Among the records that follow, find the line with "[395] = 27'h0000000;" and the line with "[412] = 27'h0000000;". Set down those lines and all lines between them exactly, without adding anything.

═══ STUDY MATERIAL ═══

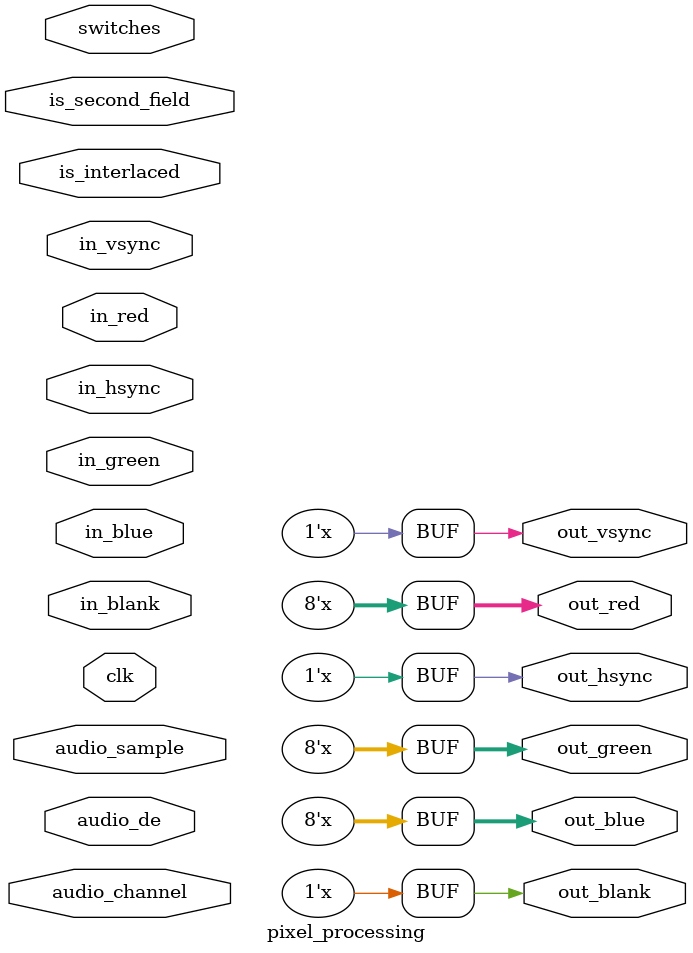
<source format=v>
/* Generated by Yosys 0.9+2406 (git sha1 aafaeb66, gcc 8.4.0-1ubuntu1~18.04 -fPIC -Os) */

module edge_enhance(clk, enable_feature, in_blank, in_hsync, in_vsync, in_red, in_green, in_blue, out_blank, out_hsync, out_vsync, out_red, out_green, out_blue);
  reg [7:0] _0_;
  reg [7:0] _1_;
  input clk;
  input enable_feature;
  wire \i_line_delay_2%126 ;
  wire \i_line_delay_2%127 ;
  wire \i_line_delay_2%128 ;
  wire [7:0] \i_line_delay_2%129 ;
  wire [7:0] \i_line_delay_2%130 ;
  wire [7:0] \i_line_delay_2%131 ;
  input in_blank;
  input [7:0] in_blue;
  input [7:0] in_green;
  input in_hsync;
  input [7:0] in_red;
  input in_vsync;
  output out_blank;
  output [7:0] out_blue;
  output [7:0] out_green;
  output out_hsync;
  output [7:0] out_red;
  output out_vsync;
  always @(posedge clk)
      _0_ <= \i_line_delay_2%130 ;
  always @(posedge clk)
      _1_ <= \i_line_delay_2%131 ;
  line_delay i_line_delay_2 (
    .clk(clk),
    .in_blank(1'hz),
    .in_blue(8'hxx),
    .in_green(8'hxx),
    .in_hsync(1'hz),
    .in_red(8'hzz),
    .in_vsync(1'hz),
    .out_blank(\i_line_delay_2%126 ),
    .out_blue(\i_line_delay_2%131 ),
    .out_green(\i_line_delay_2%130 ),
    .out_hsync(\i_line_delay_2%127 ),
    .out_red(\i_line_delay_2%129 ),
    .out_vsync(\i_line_delay_2%128 )
  );
  assign out_blank = 1'hz;
  assign out_hsync = 1'hz;
  assign out_vsync = 1'hz;
  assign out_red = 8'hzz;
  assign out_green = _0_;
  assign out_blue = _1_;
endmodule

module hdmi_design(clk100, sw, hdmi_rx_scl, hdmi_rx_clk_n, hdmi_rx_clk_p, hdmi_rx_n, hdmi_rx_p, hdmi_tx_hpd, led, debug_pmod, hdmi_rx_cec, hdmi_rx_hpa, hdmi_rx_sda, hdmi_rx_txen, hdmi_tx_cec, hdmi_tx_clk_n, hdmi_tx_clk_p, hdmi_tx_rscl, hdmi_tx_rsda, hdmi_tx_p, hdmi_tx_n, rs232_tx);
  input clk100;
  output [7:0] debug_pmod;
  inout hdmi_rx_cec;
  input hdmi_rx_clk_n;
  input hdmi_rx_clk_p;
  output hdmi_rx_hpa;
  input [2:0] hdmi_rx_n;
  input [2:0] hdmi_rx_p;
  input hdmi_rx_scl;
  inout hdmi_rx_sda;
  output hdmi_rx_txen;
  inout hdmi_tx_cec;
  output hdmi_tx_clk_n;
  output hdmi_tx_clk_p;
  input hdmi_tx_hpd;
  output [2:0] hdmi_tx_n;
  output [2:0] hdmi_tx_p;
  inout hdmi_tx_rscl;
  inout hdmi_tx_rsda;
  output [7:0] led;
  output rs232_tx;
  input [7:0] sw;
  assign hdmi_rx_cec = 1'hz;
  assign hdmi_rx_sda = 1'hz;
  assign hdmi_tx_cec = 1'hz;
  assign hdmi_tx_rscl = 1'hz;
  assign hdmi_tx_rsda = 1'hz;
  assign led = 8'hzz;
  assign debug_pmod = 8'hzz;
  assign hdmi_rx_hpa = 1'hz;
  assign hdmi_rx_txen = 1'hz;
  assign hdmi_tx_clk_n = 1'hz;
  assign hdmi_tx_clk_p = 1'hz;
  assign hdmi_tx_p = 3'hz;
  assign hdmi_tx_n = 3'hz;
  assign rs232_tx = 1'hz;
endmodule

module line_delay(clk, in_blank, in_hsync, in_vsync, in_red, in_green, in_blue, out_blank, out_hsync, out_vsync, out_red, out_green, out_blue);
  wire [8:0] _0_;
  reg [7:0] _1_;
  reg [7:0] _2_;
  wire [13823:0] _3_;
  wire [26:0] _4_;
  wire [8:0] _5_;
  input clk;
  input in_blank;
  input [7:0] in_blue;
  input [7:0] in_green;
  input in_hsync;
  input [7:0] in_red;
  input in_vsync;
  output out_blank;
  output [7:0] out_blue;
  output [7:0] out_green;
  output out_hsync;
  output [7:0] out_red;
  output out_vsync;
  reg [26:0] \$mem$\208  [511:0];
  assign _5_ = 9'h1ff - 9'h1ff;
  assign _0_ = 9'h1ff - 9'h1ff;
  always @(posedge clk)
      _1_ <= _4_[18:11];
  always @(posedge clk)
      _2_ <= _4_[10:3];
  reg [26:0] \208  [511:0];
  initial begin
    \208 [0] = 27'h0000000;
    \208 [1] = 27'h0000000;
    \208 [2] = 27'h0000000;
    \208 [3] = 27'h0000000;
    \208 [4] = 27'h0000000;
    \208 [5] = 27'h0000000;
    \208 [6] = 27'h0000000;
    \208 [7] = 27'h0000000;
    \208 [8] = 27'h0000000;
    \208 [9] = 27'h0000000;
    \208 [10] = 27'h0000000;
    \208 [11] = 27'h0000000;
    \208 [12] = 27'h0000000;
    \208 [13] = 27'h0000000;
    \208 [14] = 27'h0000000;
    \208 [15] = 27'h0000000;
    \208 [16] = 27'h0000000;
    \208 [17] = 27'h0000000;
    \208 [18] = 27'h0000000;
    \208 [19] = 27'h0000000;
    \208 [20] = 27'h0000000;
    \208 [21] = 27'h0000000;
    \208 [22] = 27'h0000000;
    \208 [23] = 27'h0000000;
    \208 [24] = 27'h0000000;
    \208 [25] = 27'h0000000;
    \208 [26] = 27'h0000000;
    \208 [27] = 27'h0000000;
    \208 [28] = 27'h0000000;
    \208 [29] = 27'h0000000;
    \208 [30] = 27'h0000000;
    \208 [31] = 27'h0000000;
    \208 [32] = 27'h0000000;
    \208 [33] = 27'h0000000;
    \208 [34] = 27'h0000000;
    \208 [35] = 27'h0000000;
    \208 [36] = 27'h0000000;
    \208 [37] = 27'h0000000;
    \208 [38] = 27'h0000000;
    \208 [39] = 27'h0000000;
    \208 [40] = 27'h0000000;
    \208 [41] = 27'h0000000;
    \208 [42] = 27'h0000000;
    \208 [43] = 27'h0000000;
    \208 [44] = 27'h0000000;
    \208 [45] = 27'h0000000;
    \208 [46] = 27'h0000000;
    \208 [47] = 27'h0000000;
    \208 [48] = 27'h0000000;
    \208 [49] = 27'h0000000;
    \208 [50] = 27'h0000000;
    \208 [51] = 27'h0000000;
    \208 [52] = 27'h0000000;
    \208 [53] = 27'h0000000;
    \208 [54] = 27'h0000000;
    \208 [55] = 27'h0000000;
    \208 [56] = 27'h0000000;
    \208 [57] = 27'h0000000;
    \208 [58] = 27'h0000000;
    \208 [59] = 27'h0000000;
    \208 [60] = 27'h0000000;
    \208 [61] = 27'h0000000;
    \208 [62] = 27'h0000000;
    \208 [63] = 27'h0000000;
    \208 [64] = 27'h0000000;
    \208 [65] = 27'h0000000;
    \208 [66] = 27'h0000000;
    \208 [67] = 27'h0000000;
    \208 [68] = 27'h0000000;
    \208 [69] = 27'h0000000;
    \208 [70] = 27'h0000000;
    \208 [71] = 27'h0000000;
    \208 [72] = 27'h0000000;
    \208 [73] = 27'h0000000;
    \208 [74] = 27'h0000000;
    \208 [75] = 27'h0000000;
    \208 [76] = 27'h0000000;
    \208 [77] = 27'h0000000;
    \208 [78] = 27'h0000000;
    \208 [79] = 27'h0000000;
    \208 [80] = 27'h0000000;
    \208 [81] = 27'h0000000;
    \208 [82] = 27'h0000000;
    \208 [83] = 27'h0000000;
    \208 [84] = 27'h0000000;
    \208 [85] = 27'h0000000;
    \208 [86] = 27'h0000000;
    \208 [87] = 27'h0000000;
    \208 [88] = 27'h0000000;
    \208 [89] = 27'h0000000;
    \208 [90] = 27'h0000000;
    \208 [91] = 27'h0000000;
    \208 [92] = 27'h0000000;
    \208 [93] = 27'h0000000;
    \208 [94] = 27'h0000000;
    \208 [95] = 27'h0000000;
    \208 [96] = 27'h0000000;
    \208 [97] = 27'h0000000;
    \208 [98] = 27'h0000000;
    \208 [99] = 27'h0000000;
    \208 [100] = 27'h0000000;
    \208 [101] = 27'h0000000;
    \208 [102] = 27'h0000000;
    \208 [103] = 27'h0000000;
    \208 [104] = 27'h0000000;
    \208 [105] = 27'h0000000;
    \208 [106] = 27'h0000000;
    \208 [107] = 27'h0000000;
    \208 [108] = 27'h0000000;
    \208 [109] = 27'h0000000;
    \208 [110] = 27'h0000000;
    \208 [111] = 27'h0000000;
    \208 [112] = 27'h0000000;
    \208 [113] = 27'h0000000;
    \208 [114] = 27'h0000000;
    \208 [115] = 27'h0000000;
    \208 [116] = 27'h0000000;
    \208 [117] = 27'h0000000;
    \208 [118] = 27'h0000000;
    \208 [119] = 27'h0000000;
    \208 [120] = 27'h0000000;
    \208 [121] = 27'h0000000;
    \208 [122] = 27'h0000000;
    \208 [123] = 27'h0000000;
    \208 [124] = 27'h0000000;
    \208 [125] = 27'h0000000;
    \208 [126] = 27'h0000000;
    \208 [127] = 27'h0000000;
    \208 [128] = 27'h0000000;
    \208 [129] = 27'h0000000;
    \208 [130] = 27'h0000000;
    \208 [131] = 27'h0000000;
    \208 [132] = 27'h0000000;
    \208 [133] = 27'h0000000;
    \208 [134] = 27'h0000000;
    \208 [135] = 27'h0000000;
    \208 [136] = 27'h0000000;
    \208 [137] = 27'h0000000;
    \208 [138] = 27'h0000000;
    \208 [139] = 27'h0000000;
    \208 [140] = 27'h0000000;
    \208 [141] = 27'h0000000;
    \208 [142] = 27'h0000000;
    \208 [143] = 27'h0000000;
    \208 [144] = 27'h0000000;
    \208 [145] = 27'h0000000;
    \208 [146] = 27'h0000000;
    \208 [147] = 27'h0000000;
    \208 [148] = 27'h0000000;
    \208 [149] = 27'h0000000;
    \208 [150] = 27'h0000000;
    \208 [151] = 27'h0000000;
    \208 [152] = 27'h0000000;
    \208 [153] = 27'h0000000;
    \208 [154] = 27'h0000000;
    \208 [155] = 27'h0000000;
    \208 [156] = 27'h0000000;
    \208 [157] = 27'h0000000;
    \208 [158] = 27'h0000000;
    \208 [159] = 27'h0000000;
    \208 [160] = 27'h0000000;
    \208 [161] = 27'h0000000;
    \208 [162] = 27'h0000000;
    \208 [163] = 27'h0000000;
    \208 [164] = 27'h0000000;
    \208 [165] = 27'h0000000;
    \208 [166] = 27'h0000000;
    \208 [167] = 27'h0000000;
    \208 [168] = 27'h0000000;
    \208 [169] = 27'h0000000;
    \208 [170] = 27'h0000000;
    \208 [171] = 27'h0000000;
    \208 [172] = 27'h0000000;
    \208 [173] = 27'h0000000;
    \208 [174] = 27'h0000000;
    \208 [175] = 27'h0000000;
    \208 [176] = 27'h0000000;
    \208 [177] = 27'h0000000;
    \208 [178] = 27'h0000000;
    \208 [179] = 27'h0000000;
    \208 [180] = 27'h0000000;
    \208 [181] = 27'h0000000;
    \208 [182] = 27'h0000000;
    \208 [183] = 27'h0000000;
    \208 [184] = 27'h0000000;
    \208 [185] = 27'h0000000;
    \208 [186] = 27'h0000000;
    \208 [187] = 27'h0000000;
    \208 [188] = 27'h0000000;
    \208 [189] = 27'h0000000;
    \208 [190] = 27'h0000000;
    \208 [191] = 27'h0000000;
    \208 [192] = 27'h0000000;
    \208 [193] = 27'h0000000;
    \208 [194] = 27'h0000000;
    \208 [195] = 27'h0000000;
    \208 [196] = 27'h0000000;
    \208 [197] = 27'h0000000;
    \208 [198] = 27'h0000000;
    \208 [199] = 27'h0000000;
    \208 [200] = 27'h0000000;
    \208 [201] = 27'h0000000;
    \208 [202] = 27'h0000000;
    \208 [203] = 27'h0000000;
    \208 [204] = 27'h0000000;
    \208 [205] = 27'h0000000;
    \208 [206] = 27'h0000000;
    \208 [207] = 27'h0000000;
    \208 [208] = 27'h0000000;
    \208 [209] = 27'h0000000;
    \208 [210] = 27'h0000000;
    \208 [211] = 27'h0000000;
    \208 [212] = 27'h0000000;
    \208 [213] = 27'h0000000;
    \208 [214] = 27'h0000000;
    \208 [215] = 27'h0000000;
    \208 [216] = 27'h0000000;
    \208 [217] = 27'h0000000;
    \208 [218] = 27'h0000000;
    \208 [219] = 27'h0000000;
    \208 [220] = 27'h0000000;
    \208 [221] = 27'h0000000;
    \208 [222] = 27'h0000000;
    \208 [223] = 27'h0000000;
    \208 [224] = 27'h0000000;
    \208 [225] = 27'h0000000;
    \208 [226] = 27'h0000000;
    \208 [227] = 27'h0000000;
    \208 [228] = 27'h0000000;
    \208 [229] = 27'h0000000;
    \208 [230] = 27'h0000000;
    \208 [231] = 27'h0000000;
    \208 [232] = 27'h0000000;
    \208 [233] = 27'h0000000;
    \208 [234] = 27'h0000000;
    \208 [235] = 27'h0000000;
    \208 [236] = 27'h0000000;
    \208 [237] = 27'h0000000;
    \208 [238] = 27'h0000000;
    \208 [239] = 27'h0000000;
    \208 [240] = 27'h0000000;
    \208 [241] = 27'h0000000;
    \208 [242] = 27'h0000000;
    \208 [243] = 27'h0000000;
    \208 [244] = 27'h0000000;
    \208 [245] = 27'h0000000;
    \208 [246] = 27'h0000000;
    \208 [247] = 27'h0000000;
    \208 [248] = 27'h0000000;
    \208 [249] = 27'h0000000;
    \208 [250] = 27'h0000000;
    \208 [251] = 27'h0000000;
    \208 [252] = 27'h0000000;
    \208 [253] = 27'h0000000;
    \208 [254] = 27'h0000000;
    \208 [255] = 27'h0000000;
    \208 [256] = 27'h0000000;
    \208 [257] = 27'h0000000;
    \208 [258] = 27'h0000000;
    \208 [259] = 27'h0000000;
    \208 [260] = 27'h0000000;
    \208 [261] = 27'h0000000;
    \208 [262] = 27'h0000000;
    \208 [263] = 27'h0000000;
    \208 [264] = 27'h0000000;
    \208 [265] = 27'h0000000;
    \208 [266] = 27'h0000000;
    \208 [267] = 27'h0000000;
    \208 [268] = 27'h0000000;
    \208 [269] = 27'h0000000;
    \208 [270] = 27'h0000000;
    \208 [271] = 27'h0000000;
    \208 [272] = 27'h0000000;
    \208 [273] = 27'h0000000;
    \208 [274] = 27'h0000000;
    \208 [275] = 27'h0000000;
    \208 [276] = 27'h0000000;
    \208 [277] = 27'h0000000;
    \208 [278] = 27'h0000000;
    \208 [279] = 27'h0000000;
    \208 [280] = 27'h0000000;
    \208 [281] = 27'h0000000;
    \208 [282] = 27'h0000000;
    \208 [283] = 27'h0000000;
    \208 [284] = 27'h0000000;
    \208 [285] = 27'h0000000;
    \208 [286] = 27'h0000000;
    \208 [287] = 27'h0000000;
    \208 [288] = 27'h0000000;
    \208 [289] = 27'h0000000;
    \208 [290] = 27'h0000000;
    \208 [291] = 27'h0000000;
    \208 [292] = 27'h0000000;
    \208 [293] = 27'h0000000;
    \208 [294] = 27'h0000000;
    \208 [295] = 27'h0000000;
    \208 [296] = 27'h0000000;
    \208 [297] = 27'h0000000;
    \208 [298] = 27'h0000000;
    \208 [299] = 27'h0000000;
    \208 [300] = 27'h0000000;
    \208 [301] = 27'h0000000;
    \208 [302] = 27'h0000000;
    \208 [303] = 27'h0000000;
    \208 [304] = 27'h0000000;
    \208 [305] = 27'h0000000;
    \208 [306] = 27'h0000000;
    \208 [307] = 27'h0000000;
    \208 [308] = 27'h0000000;
    \208 [309] = 27'h0000000;
    \208 [310] = 27'h0000000;
    \208 [311] = 27'h0000000;
    \208 [312] = 27'h0000000;
    \208 [313] = 27'h0000000;
    \208 [314] = 27'h0000000;
    \208 [315] = 27'h0000000;
    \208 [316] = 27'h0000000;
    \208 [317] = 27'h0000000;
    \208 [318] = 27'h0000000;
    \208 [319] = 27'h0000000;
    \208 [320] = 27'h0000000;
    \208 [321] = 27'h0000000;
    \208 [322] = 27'h0000000;
    \208 [323] = 27'h0000000;
    \208 [324] = 27'h0000000;
    \208 [325] = 27'h0000000;
    \208 [326] = 27'h0000000;
    \208 [327] = 27'h0000000;
    \208 [328] = 27'h0000000;
    \208 [329] = 27'h0000000;
    \208 [330] = 27'h0000000;
    \208 [331] = 27'h0000000;
    \208 [332] = 27'h0000000;
    \208 [333] = 27'h0000000;
    \208 [334] = 27'h0000000;
    \208 [335] = 27'h0000000;
    \208 [336] = 27'h0000000;
    \208 [337] = 27'h0000000;
    \208 [338] = 27'h0000000;
    \208 [339] = 27'h0000000;
    \208 [340] = 27'h0000000;
    \208 [341] = 27'h0000000;
    \208 [342] = 27'h0000000;
    \208 [343] = 27'h0000000;
    \208 [344] = 27'h0000000;
    \208 [345] = 27'h0000000;
    \208 [346] = 27'h0000000;
    \208 [347] = 27'h0000000;
    \208 [348] = 27'h0000000;
    \208 [349] = 27'h0000000;
    \208 [350] = 27'h0000000;
    \208 [351] = 27'h0000000;
    \208 [352] = 27'h0000000;
    \208 [353] = 27'h0000000;
    \208 [354] = 27'h0000000;
    \208 [355] = 27'h0000000;
    \208 [356] = 27'h0000000;
    \208 [357] = 27'h0000000;
    \208 [358] = 27'h0000000;
    \208 [359] = 27'h0000000;
    \208 [360] = 27'h0000000;
    \208 [361] = 27'h0000000;
    \208 [362] = 27'h0000000;
    \208 [363] = 27'h0000000;
    \208 [364] = 27'h0000000;
    \208 [365] = 27'h0000000;
    \208 [366] = 27'h0000000;
    \208 [367] = 27'h0000000;
    \208 [368] = 27'h0000000;
    \208 [369] = 27'h0000000;
    \208 [370] = 27'h0000000;
    \208 [371] = 27'h0000000;
    \208 [372] = 27'h0000000;
    \208 [373] = 27'h0000000;
    \208 [374] = 27'h0000000;
    \208 [375] = 27'h0000000;
    \208 [376] = 27'h0000000;
    \208 [377] = 27'h0000000;
    \208 [378] = 27'h0000000;
    \208 [379] = 27'h0000000;
    \208 [380] = 27'h0000000;
    \208 [381] = 27'h0000000;
    \208 [382] = 27'h0000000;
    \208 [383] = 27'h0000000;
    \208 [384] = 27'h0000000;
    \208 [385] = 27'h0000000;
    \208 [386] = 27'h0000000;
    \208 [387] = 27'h0000000;
    \208 [388] = 27'h0000000;
    \208 [389] = 27'h0000000;
    \208 [390] = 27'h0000000;
    \208 [391] = 27'h0000000;
    \208 [392] = 27'h0000000;
    \208 [393] = 27'h0000000;
    \208 [394] = 27'h0000000;
    \208 [395] = 27'h0000000;
    \208 [396] = 27'h0000000;
    \208 [397] = 27'h0000000;
    \208 [398] = 27'h0000000;
    \208 [399] = 27'h0000000;
    \208 [400] = 27'h0000000;
    \208 [401] = 27'h0000000;
    \208 [402] = 27'h0000000;
    \208 [403] = 27'h0000000;
    \208 [404] = 27'h0000000;
    \208 [405] = 27'h0000000;
    \208 [406] = 27'h0000000;
    \208 [407] = 27'h0000000;
    \208 [408] = 27'h0000000;
    \208 [409] = 27'h0000000;
    \208 [410] = 27'h0000000;
    \208 [411] = 27'h0000000;
    \208 [412] = 27'h0000000;
    \208 [413] = 27'h0000000;
    \208 [414] = 27'h0000000;
    \208 [415] = 27'h0000000;
    \208 [416] = 27'h0000000;
    \208 [417] = 27'h0000000;
    \208 [418] = 27'h0000000;
    \208 [419] = 27'h0000000;
    \208 [420] = 27'h0000000;
    \208 [421] = 27'h0000000;
    \208 [422] = 27'h0000000;
    \208 [423] = 27'h0000000;
    \208 [424] = 27'h0000000;
    \208 [425] = 27'h0000000;
    \208 [426] = 27'h0000000;
    \208 [427] = 27'h0000000;
    \208 [428] = 27'h0000000;
    \208 [429] = 27'h0000000;
    \208 [430] = 27'h0000000;
    \208 [431] = 27'h0000000;
    \208 [432] = 27'h0000000;
    \208 [433] = 27'h0000000;
    \208 [434] = 27'h0000000;
    \208 [435] = 27'h0000000;
    \208 [436] = 27'h0000000;
    \208 [437] = 27'h0000000;
    \208 [438] = 27'h0000000;
    \208 [439] = 27'h0000000;
    \208 [440] = 27'h0000000;
    \208 [441] = 27'h0000000;
    \208 [442] = 27'h0000000;
    \208 [443] = 27'h0000000;
    \208 [444] = 27'h0000000;
    \208 [445] = 27'h0000000;
    \208 [446] = 27'h0000000;
    \208 [447] = 27'h0000000;
    \208 [448] = 27'h0000000;
    \208 [449] = 27'h0000000;
    \208 [450] = 27'h0000000;
    \208 [451] = 27'h0000000;
    \208 [452] = 27'h0000000;
    \208 [453] = 27'h0000000;
    \208 [454] = 27'h0000000;
    \208 [455] = 27'h0000000;
    \208 [456] = 27'h0000000;
    \208 [457] = 27'h0000000;
    \208 [458] = 27'h0000000;
    \208 [459] = 27'h0000000;
    \208 [460] = 27'h0000000;
    \208 [461] = 27'h0000000;
    \208 [462] = 27'h0000000;
    \208 [463] = 27'h0000000;
    \208 [464] = 27'h0000000;
    \208 [465] = 27'h0000000;
    \208 [466] = 27'h0000000;
    \208 [467] = 27'h0000000;
    \208 [468] = 27'h0000000;
    \208 [469] = 27'h0000000;
    \208 [470] = 27'h0000000;
    \208 [471] = 27'h0000000;
    \208 [472] = 27'h0000000;
    \208 [473] = 27'h0000000;
    \208 [474] = 27'h0000000;
    \208 [475] = 27'h0000000;
    \208 [476] = 27'h0000000;
    \208 [477] = 27'h0000000;
    \208 [478] = 27'h0000000;
    \208 [479] = 27'h0000000;
    \208 [480] = 27'h0000000;
    \208 [481] = 27'h0000000;
    \208 [482] = 27'h0000000;
    \208 [483] = 27'h0000000;
    \208 [484] = 27'h0000000;
    \208 [485] = 27'h0000000;
    \208 [486] = 27'h0000000;
    \208 [487] = 27'h0000000;
    \208 [488] = 27'h0000000;
    \208 [489] = 27'h0000000;
    \208 [490] = 27'h0000000;
    \208 [491] = 27'h0000000;
    \208 [492] = 27'h0000000;
    \208 [493] = 27'h0000000;
    \208 [494] = 27'h0000000;
    \208 [495] = 27'h0000000;
    \208 [496] = 27'h0000000;
    \208 [497] = 27'h0000000;
    \208 [498] = 27'h0000000;
    \208 [499] = 27'h0000000;
    \208 [500] = 27'h0000000;
    \208 [501] = 27'h0000000;
    \208 [502] = 27'h0000000;
    \208 [503] = 27'h0000000;
    \208 [504] = 27'h0000000;
    \208 [505] = 27'h0000000;
    \208 [506] = 27'h0000000;
    \208 [507] = 27'h0000000;
    \208 [508] = 27'h0000000;
    \208 [509] = 27'h0000000;
    \208 [510] = 27'h0000000;
    \208 [511] = 27'h0000000;
  end
  always @(posedge clk) begin
    \208 [_0_] <= 27'h0000000;
  end
  assign _4_ = \208 [_5_];
  assign out_blank = 1'hz;
  assign out_hsync = 1'hz;
  assign out_vsync = 1'hz;
  assign out_red = 8'hzz;
  assign out_green = _1_;
  assign out_blue = _2_;
endmodule

module pixel_processing(clk, in_blank, in_hsync, in_vsync, in_red, in_green, in_blue, is_interlaced, is_second_field, audio_channel, audio_de, audio_sample, switches, out_blank, out_hsync, out_vsync, out_red, out_green, out_blue);
  input [2:0] audio_channel;
  input audio_de;
  input [23:0] audio_sample;
  input clk;
  input in_blank;
  input [7:0] in_blue;
  input [7:0] in_green;
  input in_hsync;
  input [7:0] in_red;
  input in_vsync;
  input is_interlaced;
  input is_second_field;
  output out_blank;
  output [7:0] out_blue;
  output [7:0] out_green;
  output out_hsync;
  output [7:0] out_red;
  output out_vsync;
  input [7:0] switches;
  assign out_blank = 1'hz;
  assign out_hsync = 1'hz;
  assign out_vsync = 1'hz;
  assign out_red = 8'hzz;
  assign out_green = 8'hzz;
  assign out_blue = 8'hzz;
endmodule

</source>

═══

WRITTEN RESPONSE »
    \208 [395] = 27'h0000000;
    \208 [396] = 27'h0000000;
    \208 [397] = 27'h0000000;
    \208 [398] = 27'h0000000;
    \208 [399] = 27'h0000000;
    \208 [400] = 27'h0000000;
    \208 [401] = 27'h0000000;
    \208 [402] = 27'h0000000;
    \208 [403] = 27'h0000000;
    \208 [404] = 27'h0000000;
    \208 [405] = 27'h0000000;
    \208 [406] = 27'h0000000;
    \208 [407] = 27'h0000000;
    \208 [408] = 27'h0000000;
    \208 [409] = 27'h0000000;
    \208 [410] = 27'h0000000;
    \208 [411] = 27'h0000000;
    \208 [412] = 27'h0000000;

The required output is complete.